The military has no business doing business. The principle is simple enough. But enforcing it will remain a problem as long as civilian governments continue to consider the milibus a ‘sacred cow’ and not put the military budget under parliamentary oversight. As consumers, our position must be to shun the Pacpad, and the like, to let the capacity for public-owned or private enterprise to develop.

The writer is a member of the Workers’ Party Pakistan and a researcher at the Lahore University of Management Sciences. He blogs at voiceamidstsilence.blogspot.com

7 COMMENTS

  1. Miss Ayisha had already exposed these facts in her book Military inc: but Mr Hashim,s this articale is a eye opener,but my question is that,it may be possible that a secret green signal may have been recived from the some civilen high up by the Kamra authorities……… I will request the writter to please dug out if it is as, am presuming ? thanks

  2. Its Factually wrong that Fauji Foundation was ever given subsidy. It never recives grants, donations or allocation from government or private entity. It started its business out of 54million it recieved as endowment fund by Queen of england for the soldiers who participated in World War-II and were resettlled in Pakistan after indepandance. whereabouts of those were unknown so a board of governer was set up to invest that 54million into business. Thereafter Fauji Foundation invests in business, earn from them and spent on welfare. at the moment its the single largest private welfare organization. its not owned by government or Army, hence how come private entity be privatised, when its already private. I personally met Dr Ayesha before publishing that book and shared documantry evidance so she may correct the facts, but she had already planned the them and facts were not in her favor.

  3. I agree with you but at the same time lets remmember that all 21st century technology including computers, mobile phones, internet started off as military gadgets….

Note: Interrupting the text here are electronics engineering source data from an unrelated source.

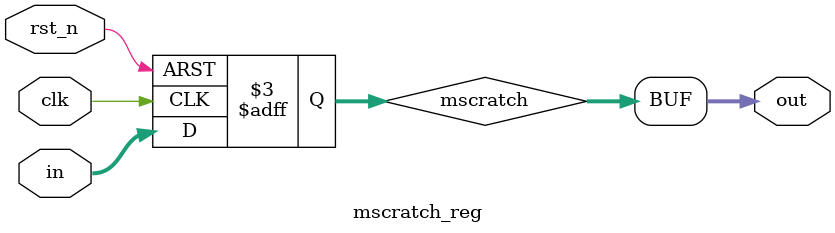
<source format=v>
module mscratch_reg (
    input clk,
    input rst_n,
    input [31:0] in,
    output [31:0] out
);
    
    localparam [31:0] default_in = 32'b0;
    
    reg [31:0] mscratch;

    always @(posedge clk or negedge rst_n) begin
        if (!rst_n) mscratch <= default_in;
        else mscratch <= in;
    end

    assign out = mscratch;

endmodule
</source>
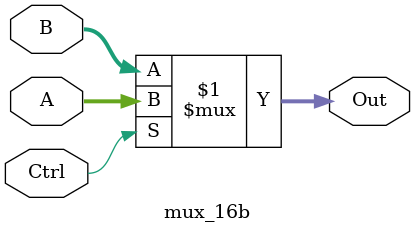
<source format=v>
module mux_16b(A, B, Ctrl, Out);

	input [15:0] A, B;
	input Ctrl;
	output [15:0] Out;

	assign Out = Ctrl ? A : B;
endmodule

</source>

  4. It is fact military men has become business men like as DHA in country they buy land use sources develop land (GAS ELECTRIC PHONE ROAD SEWERAG)THEN SELL ON HIGH PRICE

  5. May be a gud argument by the author but no substance to support it. Another typical anti-military rhetoric. I wish the author could support his allegations with some facts/ figures.

  6. Insinuation ,yellow journalism.the author doesn't seems happy with a fact that they r sacrificing there lives in WOT & still be in the process of nation building .Buckup Pakistan Army do what soever possible for national building in these difficult times ,create employment opportunities for our youth.however it is reall sad that few of our present so called authors ,anchors and poor researchers are hell bent to devide the nation on our pride "our military".now these researchers even doesn't know the history of Pakistan leaving beside its state .at least I feel pleasured that due to our military engineers our middle class may also be able to buy I PAD which previously were only gifted either to those researchers for their antipak rhetoric or for tax evasionist.